После запятой [Нуне Геворковна Барсегян А. Нуне] (fb2) читать постранично


 [Настройки текста]  [Cбросить фильтры]

А. Нуне После запятой Роман

Остановись, мгновение

Жизнь лишь взмах ресниц мгновенный.

Руставели
Величие замысла может выручить.

Бродский
В конце предложения ставится точка

Правило
© А. Нуне, 2001

© Предисловие. А. Битов, 2001 © Художественное оформление.

«Новое литературное обозрение», 2001

Остановись, мгновение

Это книга об этом. О самом невысказанном, о самом умолченном, о самом закрытом, о самом запрещенном, о самом потайном, о самом тайном, о самом засекреченном, о самом запечатанном… Не о том, о чем вы подумали. Не о сексе, не о КГБ. Этого нынче полно. Это — разрешено. Эта книга о все еще неразрешенном… Вы раскрыли роман о смерти — можете тут же закрыть, если тема вам безразлична. Если «мы не умрем», как говаривал Солженицын.

Начинают сразу или никогда. Первый удар по попе символичен. Следующим будет уже последний вздох. С еще большей неведомостью впереди.
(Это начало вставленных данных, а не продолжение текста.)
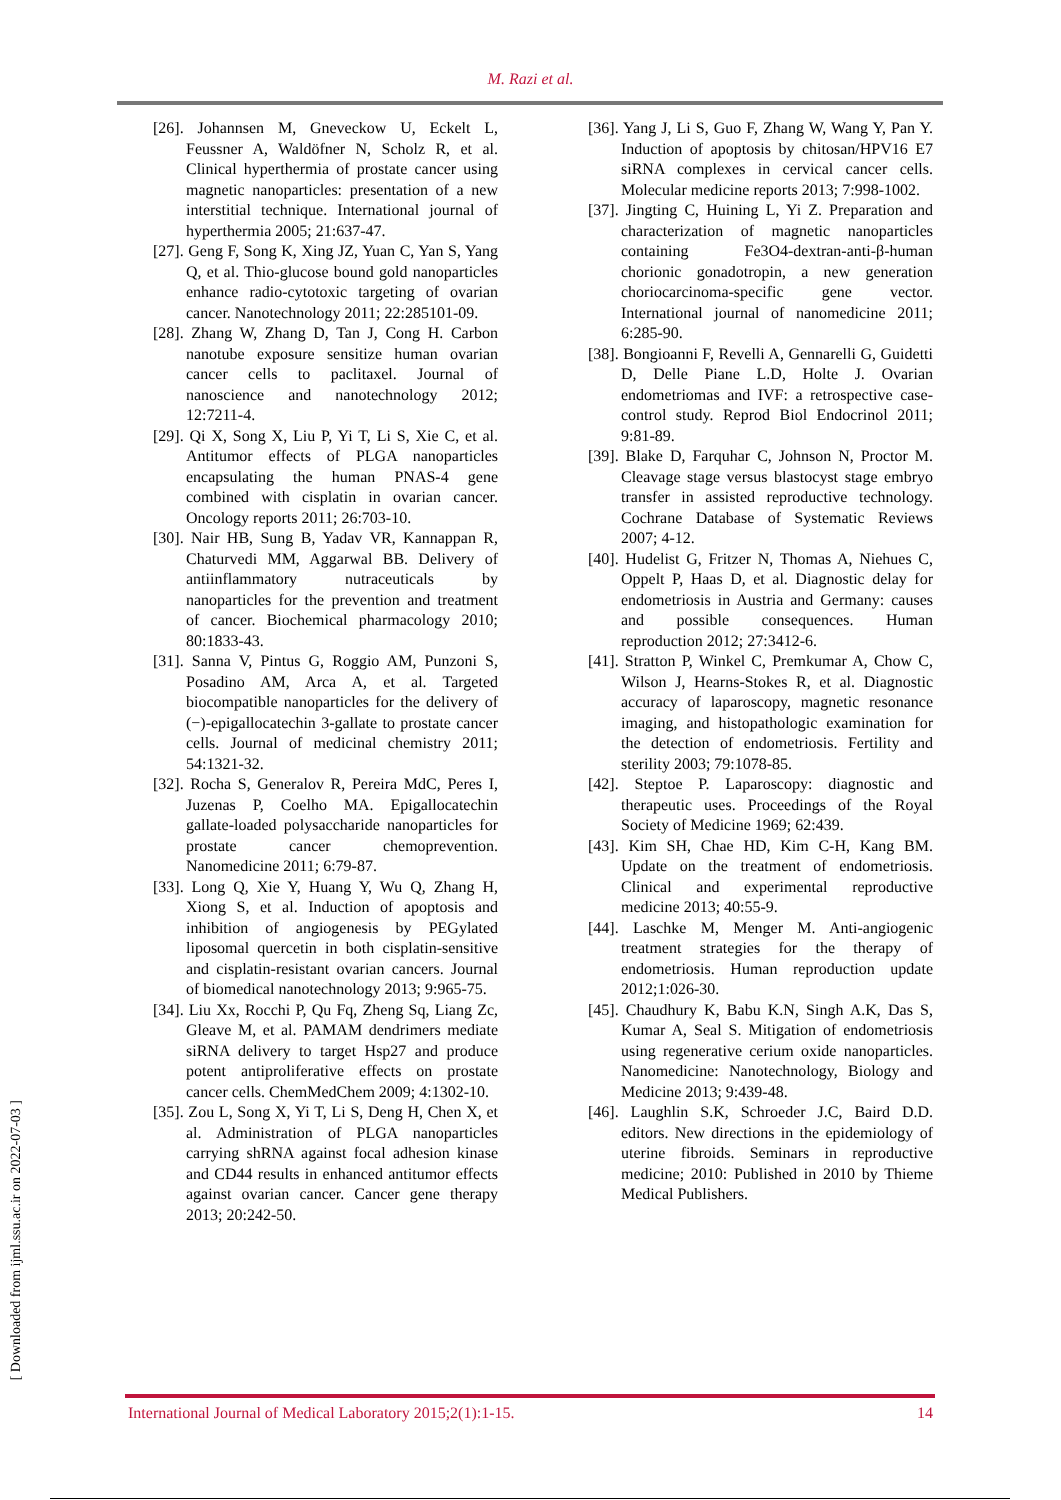M. Razi et al.
[26]. Johannsen M, Gneveckow U, Eckelt L, Feussner A, Waldöfner N, Scholz R, et al. Clinical hyperthermia of prostate cancer using magnetic nanoparticles: presentation of a new interstitial technique. International journal of hyperthermia 2005; 21:637-47.
[27]. Geng F, Song K, Xing JZ, Yuan C, Yan S, Yang Q, et al. Thio-glucose bound gold nanoparticles enhance radio-cytotoxic targeting of ovarian cancer. Nanotechnology 2011; 22:285101-09.
[28]. Zhang W, Zhang D, Tan J, Cong H. Carbon nanotube exposure sensitize human ovarian cancer cells to paclitaxel. Journal of nanoscience and nanotechnology 2012; 12:7211-4.
[29]. Qi X, Song X, Liu P, Yi T, Li S, Xie C, et al. Antitumor effects of PLGA nanoparticles encapsulating the human PNAS-4 gene combined with cisplatin in ovarian cancer. Oncology reports 2011; 26:703-10.
[30]. Nair HB, Sung B, Yadav VR, Kannappan R, Chaturvedi MM, Aggarwal BB. Delivery of antiinflammatory nutraceuticals by nanoparticles for the prevention and treatment of cancer. Biochemical pharmacology 2010; 80:1833-43.
[31]. Sanna V, Pintus G, Roggio AM, Punzoni S, Posadino AM, Arca A, et al. Targeted biocompatible nanoparticles for the delivery of (−)-epigallocatechin 3-gallate to prostate cancer cells. Journal of medicinal chemistry 2011; 54:1321-32.
[32]. Rocha S, Generalov R, Pereira MdC, Peres I, Juzenas P, Coelho MA. Epigallocatechin gallate-loaded polysaccharide nanoparticles for prostate cancer chemoprevention. Nanomedicine 2011; 6:79-87.
[33]. Long Q, Xie Y, Huang Y, Wu Q, Zhang H, Xiong S, et al. Induction of apoptosis and inhibition of angiogenesis by PEGylated liposomal quercetin in both cisplatin-sensitive and cisplatin-resistant ovarian cancers. Journal of biomedical nanotechnology 2013; 9:965-75.
[34]. Liu Xx, Rocchi P, Qu Fq, Zheng Sq, Liang Zc, Gleave M, et al. PAMAM dendrimers mediate siRNA delivery to target Hsp27 and produce potent antiproliferative effects on prostate cancer cells. ChemMedChem 2009; 4:1302-10.
[35]. Zou L, Song X, Yi T, Li S, Deng H, Chen X, et al. Administration of PLGA nanoparticles carrying shRNA against focal adhesion kinase and CD44 results in enhanced antitumor effects against ovarian cancer. Cancer gene therapy 2013; 20:242-50.
[36]. Yang J, Li S, Guo F, Zhang W, Wang Y, Pan Y. Induction of apoptosis by chitosan/HPV16 E7 siRNA complexes in cervical cancer cells. Molecular medicine reports 2013; 7:998-1002.
[37]. Jingting C, Huining L, Yi Z. Preparation and characterization of magnetic nanoparticles containing Fe3O4-dextran-anti-β-human chorionic gonadotropin, a new generation choriocarcinoma-specific gene vector. International journal of nanomedicine 2011; 6:285-90.
[38]. Bongioanni F, Revelli A, Gennarelli G, Guidetti D, Delle Piane L.D, Holte J. Ovarian endometriomas and IVF: a retrospective case-control study. Reprod Biol Endocrinol 2011; 9:81-89.
[39]. Blake D, Farquhar C, Johnson N, Proctor M. Cleavage stage versus blastocyst stage embryo transfer in assisted reproductive technology. Cochrane Database of Systematic Reviews 2007; 4-12.
[40]. Hudelist G, Fritzer N, Thomas A, Niehues C, Oppelt P, Haas D, et al. Diagnostic delay for endometriosis in Austria and Germany: causes and possible consequences. Human reproduction 2012; 27:3412-6.
[41]. Stratton P, Winkel C, Premkumar A, Chow C, Wilson J, Hearns-Stokes R, et al. Diagnostic accuracy of laparoscopy, magnetic resonance imaging, and histopathologic examination for the detection of endometriosis. Fertility and sterility 2003; 79:1078-85.
[42]. Steptoe P. Laparoscopy: diagnostic and therapeutic uses. Proceedings of the Royal Society of Medicine 1969; 62:439.
[43]. Kim SH, Chae HD, Kim C-H, Kang BM. Update on the treatment of endometriosis. Clinical and experimental reproductive medicine 2013; 40:55-9.
[44]. Laschke M, Menger M. Anti-angiogenic treatment strategies for the therapy of endometriosis. Human reproduction update 2012;1:026-30.
[45]. Chaudhury K, Babu K.N, Singh A.K, Das S, Kumar A, Seal S. Mitigation of endometriosis using regenerative cerium oxide nanoparticles. Nanomedicine: Nanotechnology, Biology and Medicine 2013; 9:439-48.
[46]. Laughlin S.K, Schroeder J.C, Baird D.D. editors. New directions in the epidemiology of uterine fibroids. Seminars in reproductive medicine; 2010: Published in 2010 by Thieme Medical Publishers.
[ Downloaded from ijml.ssu.ac.ir on 2022-07-03 ]
International Journal of Medical Laboratory 2015;2(1):1-15. 14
Текст явление того же порядка. Он открывается первым словом и заканчивается последним. Все слова в нем будут связаны, как последнее с первым, как рождение со смертью. Каждое слово с каждым, как день с днем, глава с главой, как минута с минутой, как предложение с предложением, как секунда с секундой, как слово со словом. Не только последовательностью, но и связью. Всего со всем, то есть всего с каждым, каждого со всем. Текст по природе мгновенен. Как замысел.

Это ясно, положим, в лирике. Написать такое толстое мгновение, как роман, представляется невозможным. Но и «Война и мир» — мгновение, как «Илиада». В XX веке это стало очевидно. Модернизм пробовал это доказать: Пруст описывал жизнь вспять как одну книгу; Джойс сводил жизнь в «Улиссе» в один день, равный «Одиссее».

Начинается такая амбиция с малого. С юношеских стишков. Человек растет, преувеличивая задачу («Преувеличивал старичок», — выскажется о себе Толстой в старости): пишет рассказики («Севастопольские…», «Дублинцы»…), поэмы и повести, собрания сочинений, потом помирает или погибает, не вытерпев, не дописав «Мертвые души», оставляя потомкам преувеличивать едва им начатое. Гений — божество, а не звание. Дар — не собственность, а поДАРок, тяжелый подарок, непосильный человеку. То, что стоит за плечами автора, хоть Шекспира, хоть Пушкина, настолько же больше их имени, насколько имя станет больше человека, его носившего.

Подлинный текст и есть пресловутое остановленное мгновение. То есть счастье.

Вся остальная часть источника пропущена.